> _Task requirements_:
Every line below that contains "Beiwinkler" is to be copied.

> _Provided records_:
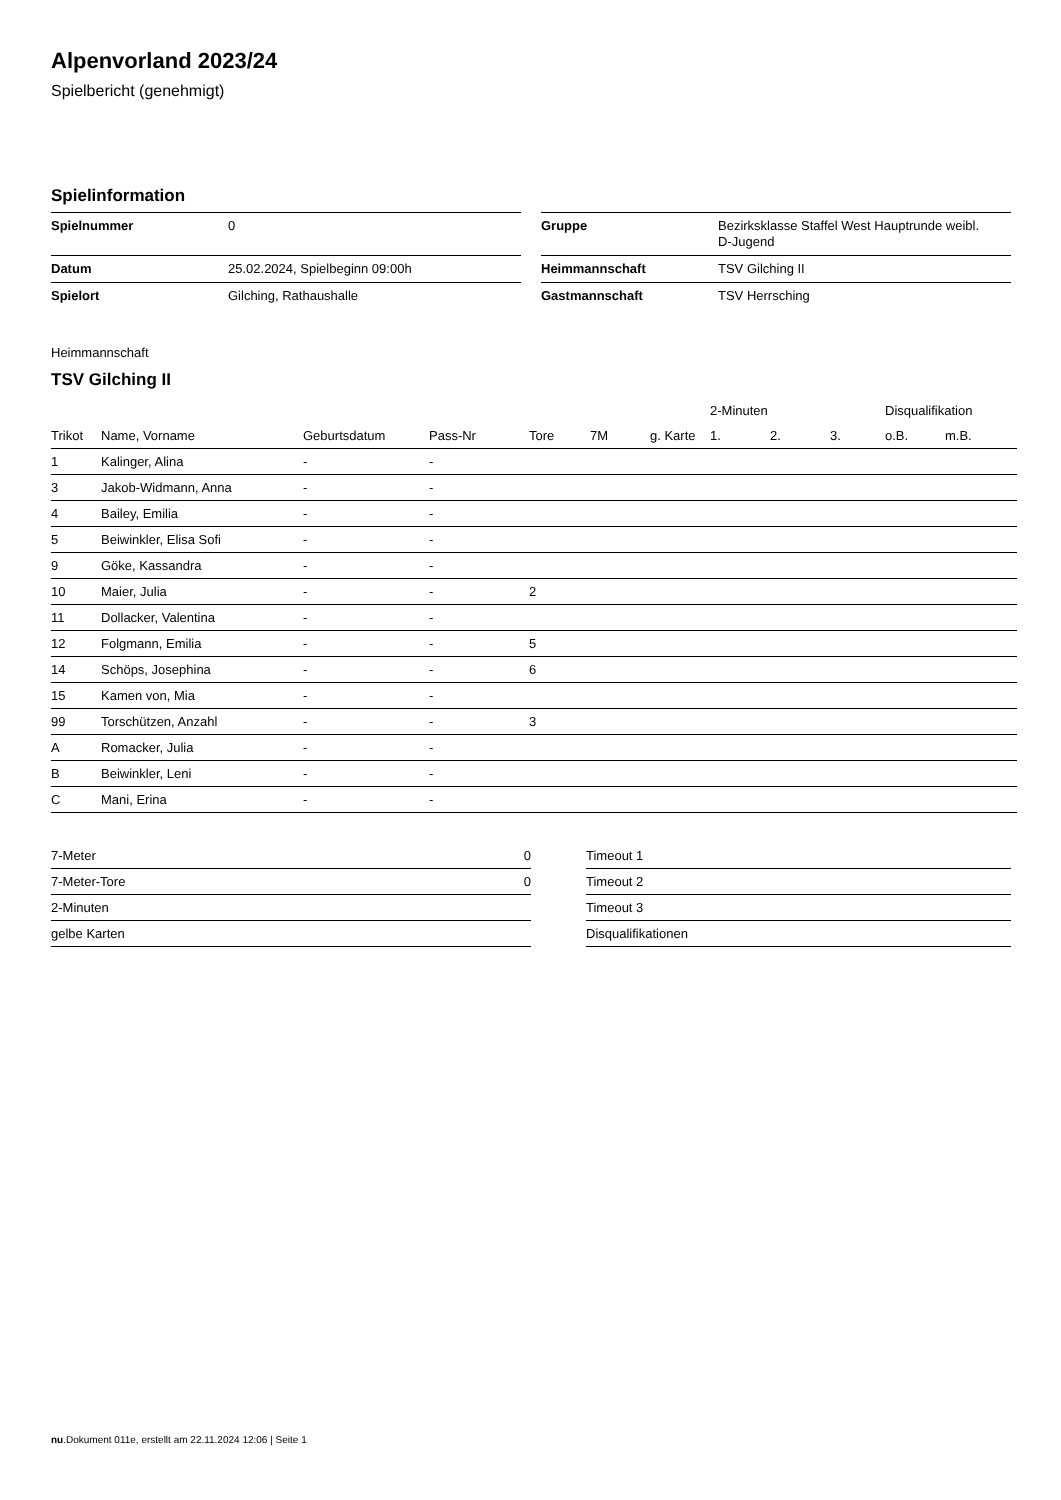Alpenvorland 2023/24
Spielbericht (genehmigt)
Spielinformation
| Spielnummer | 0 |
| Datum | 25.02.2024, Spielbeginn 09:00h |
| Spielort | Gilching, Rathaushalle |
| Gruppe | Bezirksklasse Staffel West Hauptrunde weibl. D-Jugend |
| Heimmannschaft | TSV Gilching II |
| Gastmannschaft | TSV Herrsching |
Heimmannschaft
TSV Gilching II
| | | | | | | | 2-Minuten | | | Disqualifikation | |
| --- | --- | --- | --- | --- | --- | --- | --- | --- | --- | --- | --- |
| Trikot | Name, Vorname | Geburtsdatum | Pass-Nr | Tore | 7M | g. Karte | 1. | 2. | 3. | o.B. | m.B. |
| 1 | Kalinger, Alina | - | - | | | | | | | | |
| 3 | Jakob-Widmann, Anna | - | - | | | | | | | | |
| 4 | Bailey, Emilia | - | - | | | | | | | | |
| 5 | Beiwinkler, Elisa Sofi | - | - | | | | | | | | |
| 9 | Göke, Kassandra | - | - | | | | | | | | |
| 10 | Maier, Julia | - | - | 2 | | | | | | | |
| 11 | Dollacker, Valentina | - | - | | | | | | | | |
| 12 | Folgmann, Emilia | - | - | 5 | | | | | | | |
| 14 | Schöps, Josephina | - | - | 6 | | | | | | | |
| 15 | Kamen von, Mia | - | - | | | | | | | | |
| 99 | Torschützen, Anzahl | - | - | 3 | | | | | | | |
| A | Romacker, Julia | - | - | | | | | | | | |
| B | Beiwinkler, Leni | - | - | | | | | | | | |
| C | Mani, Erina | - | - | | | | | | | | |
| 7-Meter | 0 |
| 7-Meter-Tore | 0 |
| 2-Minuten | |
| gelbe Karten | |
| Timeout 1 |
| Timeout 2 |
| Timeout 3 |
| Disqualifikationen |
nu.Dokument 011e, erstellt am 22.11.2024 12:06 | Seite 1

...

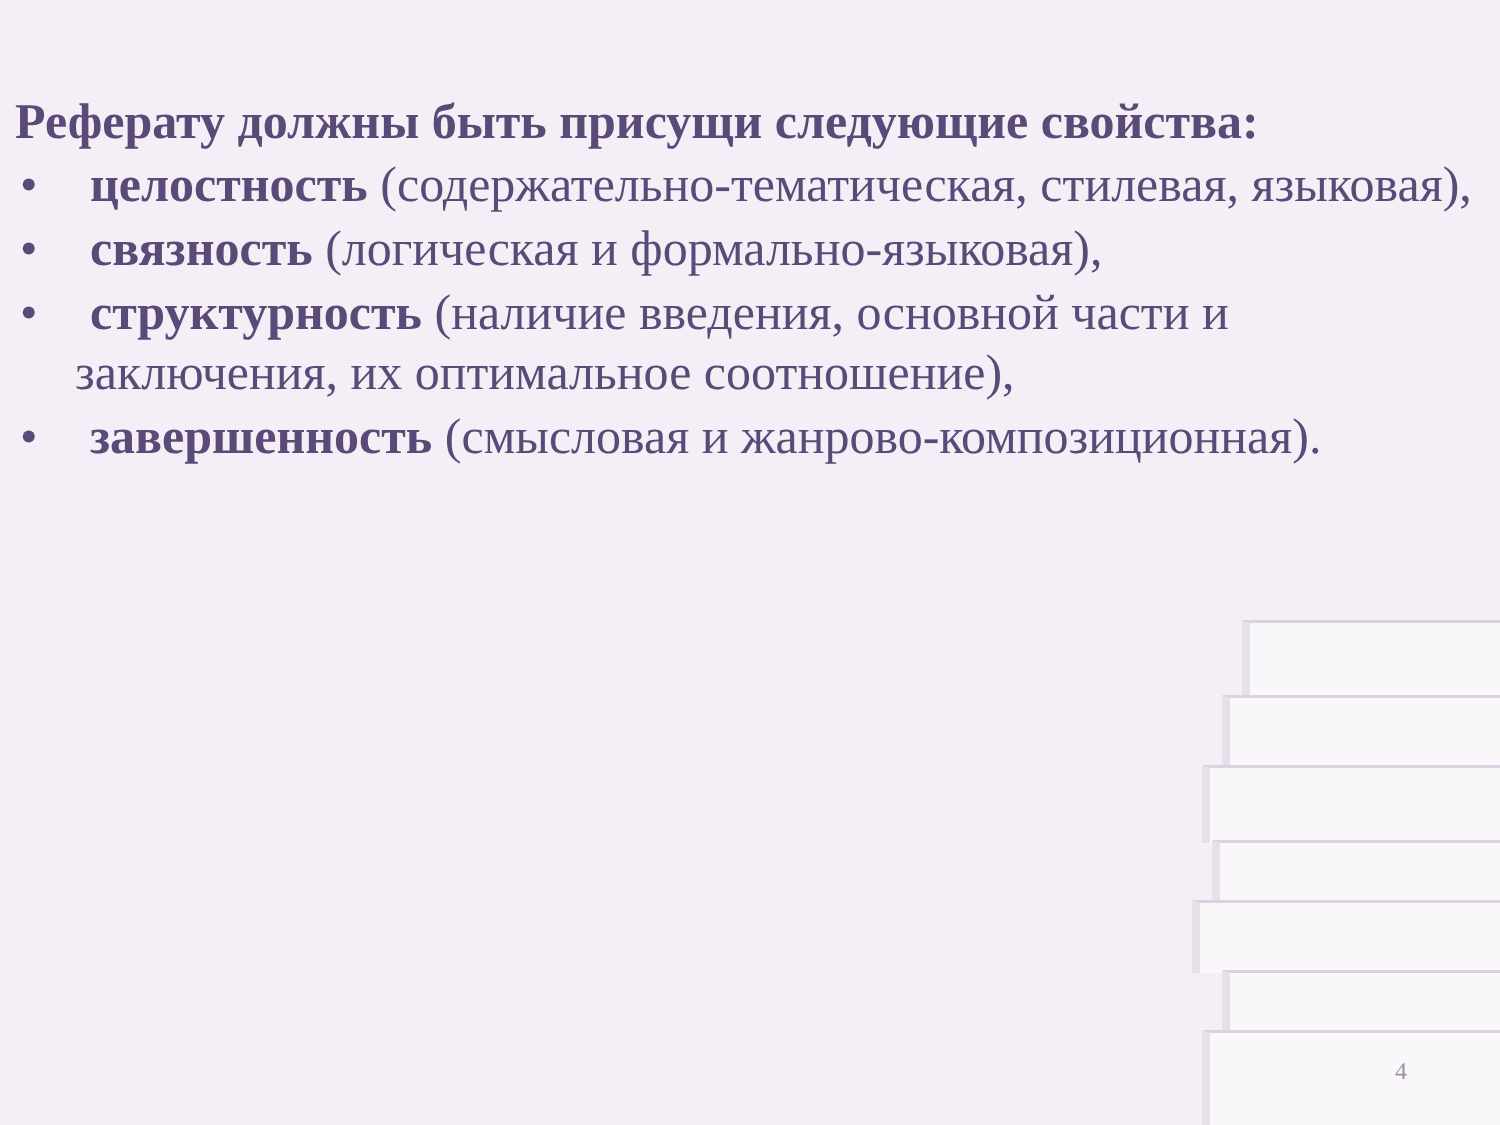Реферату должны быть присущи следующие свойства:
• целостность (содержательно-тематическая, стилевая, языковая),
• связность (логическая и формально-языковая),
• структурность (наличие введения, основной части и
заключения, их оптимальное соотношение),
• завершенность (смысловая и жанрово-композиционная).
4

> _Finished exercise_:
| 5 | Beiwinkler, Elisa Sofi | - | - | | | | | | | | |
| B | Beiwinkler, Leni | - | - | | | | | | | | |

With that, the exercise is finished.